## WHAT THE TASK ASKS
Render every line of the listing below as a numbered list, skipping any blank lines and leaving out the pictures.

## GIVEN RECORDS
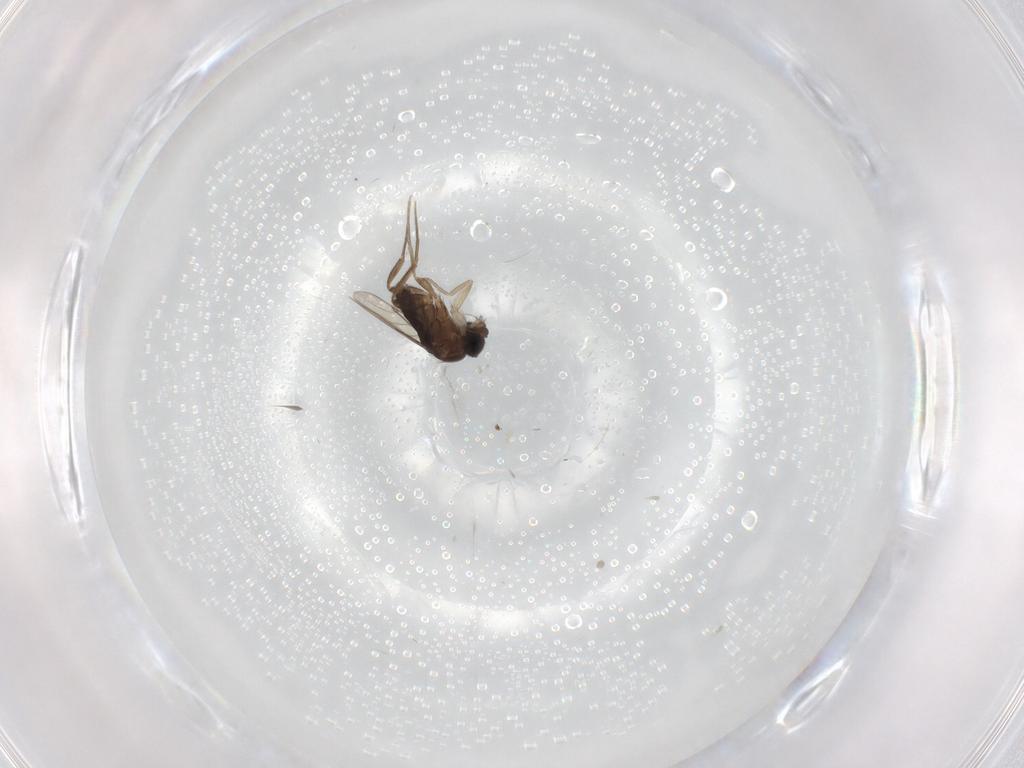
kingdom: Animalia
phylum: Arthropoda
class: Insecta
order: Diptera
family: Phoridae
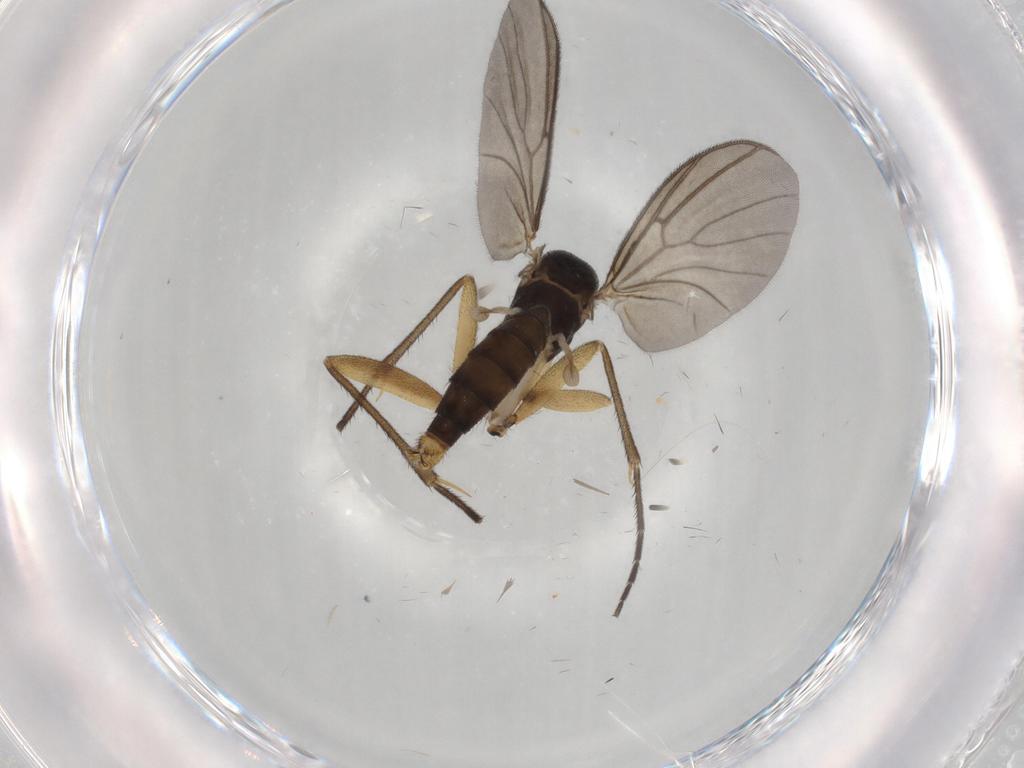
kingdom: Animalia
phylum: Arthropoda
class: Insecta
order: Diptera
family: Mycetophilidae
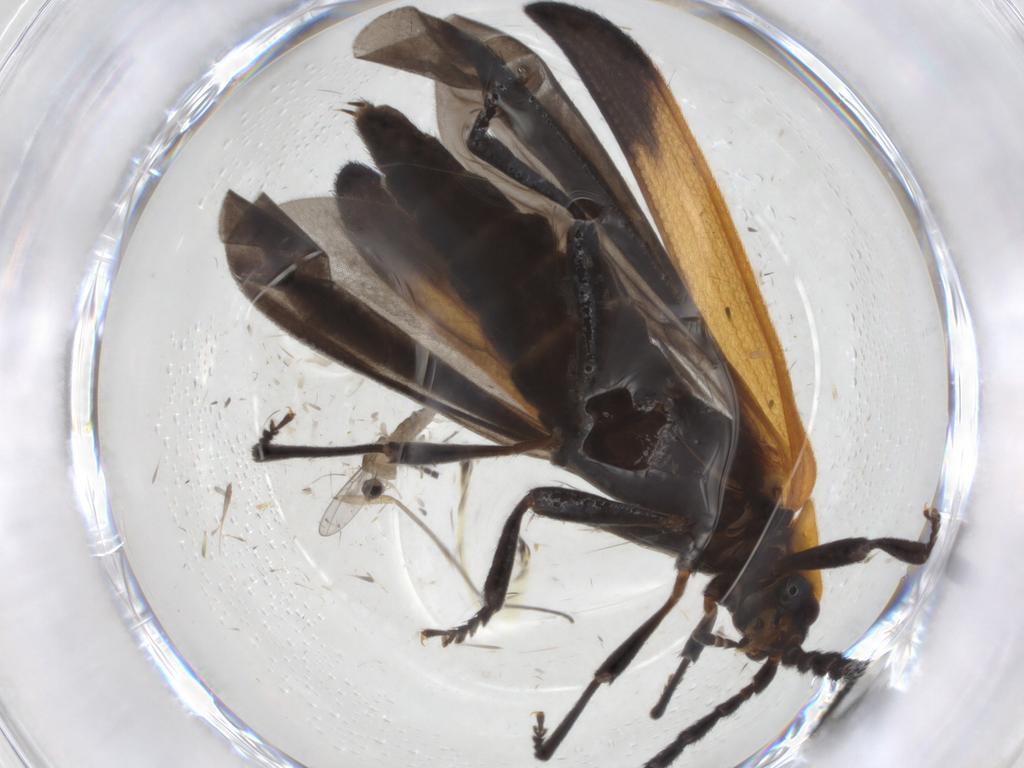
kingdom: Animalia
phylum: Arthropoda
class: Insecta
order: Coleoptera
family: Lycidae
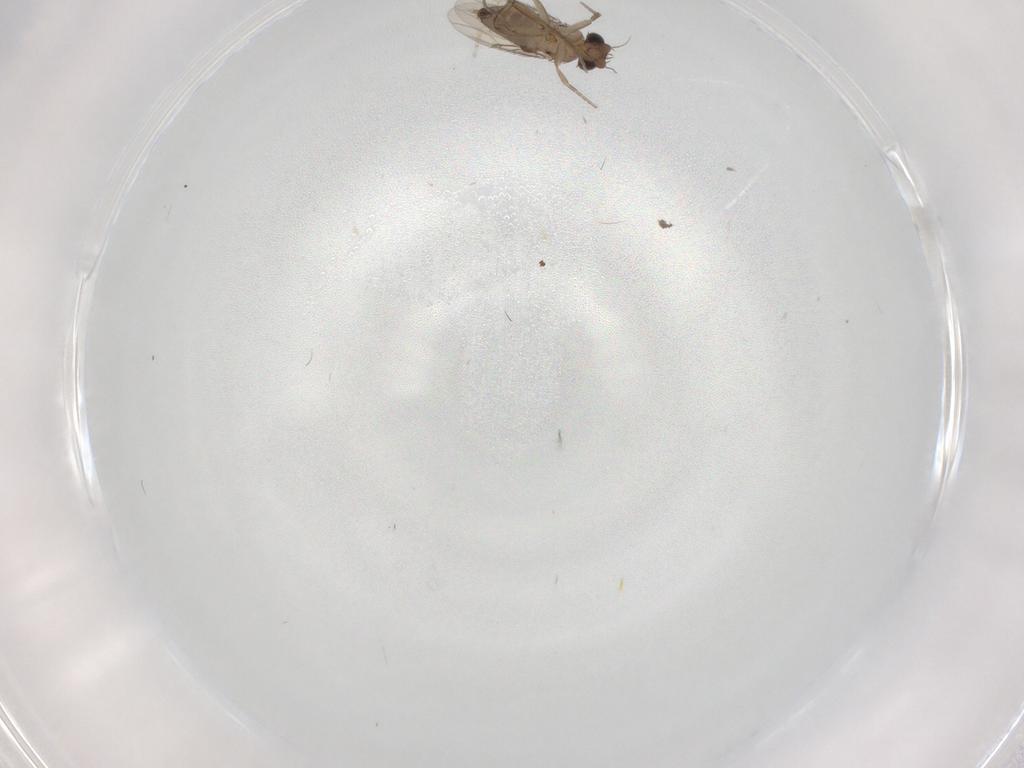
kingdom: Animalia
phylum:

## FULL SOLUTION
1. kingdom: Animalia
2. phylum: Arthropoda
3. class: Insecta
4. order: Diptera
5. family: Phoridae
6. kingdom: Animalia
7. phylum: Arthropoda
8. class: Insecta
9. order: Diptera
10. family: Mycetophilidae
11. kingdom: Animalia
12. phylum: Arthropoda
13. class: Insecta
14. order: Coleoptera
15. family: Lycidae
16. kingdom: Animalia
17. phylum:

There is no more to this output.